* **INFORMATION GIVEN**:
______

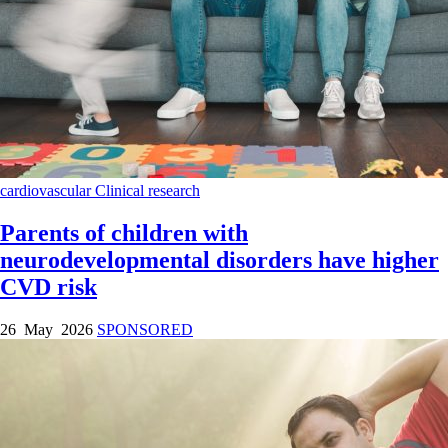
cardiovascular
Clinical research
Parents of children with
neurodevelopmental disorders have higher
CVD risk
26 May 2026
SPONSORED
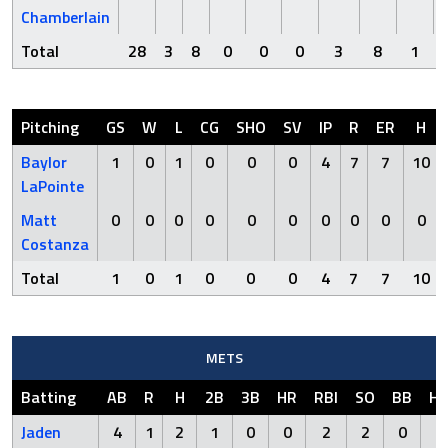
Chamberlain
Total
28
3
8
0
0
0
3
8
1
Pitching
GS
W
L
CG
SHO
SV
IP
R
ER
H
Baylor
1
0
1
0
0
0
4
7
7
10
LaPointe
Matt
0
0
0
0
0
0
0
0
0
0
Costanza
Total
1
0
1
0
0
0
4
7
7
10
METS
Batting
AB
R
H
2B
3B
HR
RBI
SO
BB
H
Jaden
4
1
2
1
0
0
2
2
0
0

______

* **WHAT THIS TASK INVOLVES**:
Return the material in full and unaltered, minus its pictures.

* **RESPONSE**:
cardiovascular
Clinical research
Parents of children with
neurodevelopmental disorders have higher
CVD risk
26 May 2026
SPONSORED
Chamberlain
Total
28
3
8
0
0
0
3
8
1
Pitching
GS
W
L
CG
SHO
SV
IP
R
ER
H
Baylor
1
0
1
0
0
0
4
7
7
10
LaPointe
Matt
0
0
0
0
0
0
0
0
0
0
Costanza
Total
1
0
1
0
0
0
4
7
7
10
METS
Batting
AB
R
H
2B
3B
HR
RBI
SO
BB
H
Jaden
4
1
2
1
0
0
2
2
0
0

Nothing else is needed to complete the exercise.